[Dataset entries]
____________

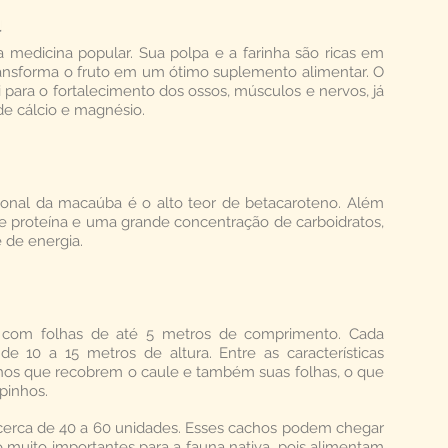
 medicina popular. Sua polpa e a farinha são ricas em
ransforma o fruto em um ótimo suplemento alimentar. O
para o fortalecimento dos ossos, músculos e nervos, já
de cálcio e magnésio.
ional da macaúba é o alto teor de betacaroteno. Além
nte proteína e uma grande concentração de carboidratos,
 de energia.
 com folhas de até 5 metros de comprimento. Cada
 10 a 15 metros de altura. Entre as características
nhos que recobrem o caule e também suas folhas, o que
pinhos.
erca de 40 a 60 unidades. Esses cachos podem chegar
ão muito importantes para a fauna nativa, pois alimentam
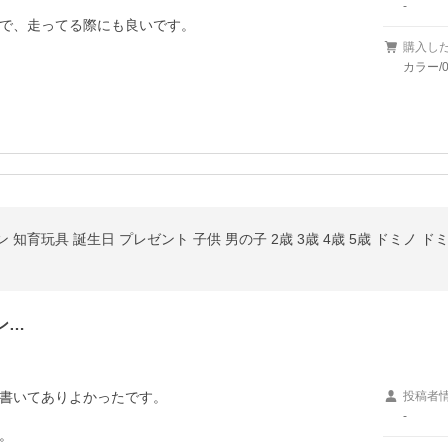
-
で、走ってる際にも良いです。
購入し
カラー/
知育玩具 誕生日 プレゼント 子供 男の子 2歳 3歳 4歳 5歳 ドミノ ド
ン…
書いてありよかったです。

投稿者
-
。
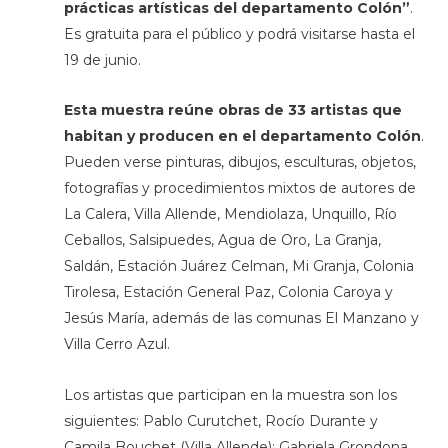
prácticas artísticas del departamento Colón”
.
Es gratuita para el público y podrá visitarse hasta el
19 de junio.
Esta muestra reúne obras de 33 artistas que
habitan y producen en el departamento Colón
.
Pueden verse pinturas, dibujos, esculturas, objetos,
fotografías y procedimientos mixtos de autores de
La Calera, Villa Allende, Mendiolaza, Unquillo, Río
Ceballos, Salsipuedes, Agua de Oro, La Granja,
Saldán, Estación Juárez Celman, Mi Granja, Colonia
Tirolesa, Estación General Paz, Colonia Caroya y
Jesús María, además de las comunas El Manzano y
Villa Cerro Azul.
Los artistas que participan en la muestra son los
siguientes: Pablo Curutchet, Rocío Durante y
Camila Bouchet (Villa Allende); Gabriela Grondona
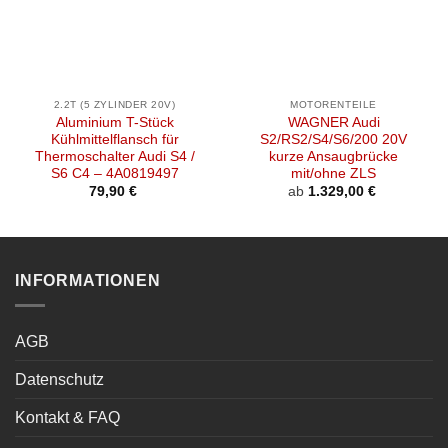
2.2T (5 ZYLINDER 20V)
MOTORENTEILE
Aluminium T-Stück
WAGNER Audi
Kühlmittelflansch für
S2/RS2/S4/S6/200 20V
Thermoschalter Audi S4 /
kurze Ansaugbrücke
S6 C4 – 4A0819497
mit/ohne ZLS
79,90
€
ab
1.329,00
€
INFORMATIONEN
AGB
Datenschutz
Kontakt & FAQ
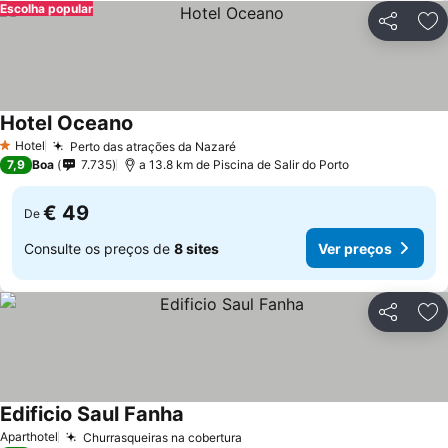
Escolha popular
Partilhar
Ad
Hotel Oceano
Hotel
Perto das atrações da Nazaré
1 Estrelas
7,9
Boa
7.735
a 13.8 km de Piscina de Salir do Porto
€ 49
De
Consulte os preços de
8 sites
Ver preços
Partilhar
Ad
Edificio Saul Fanha
Aparthotel
Churrasqueiras na cobertura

____________

What to work on: From the records above, count the lines in which the string "Audi" is found, and answer with the number alone.

Problem solution: 2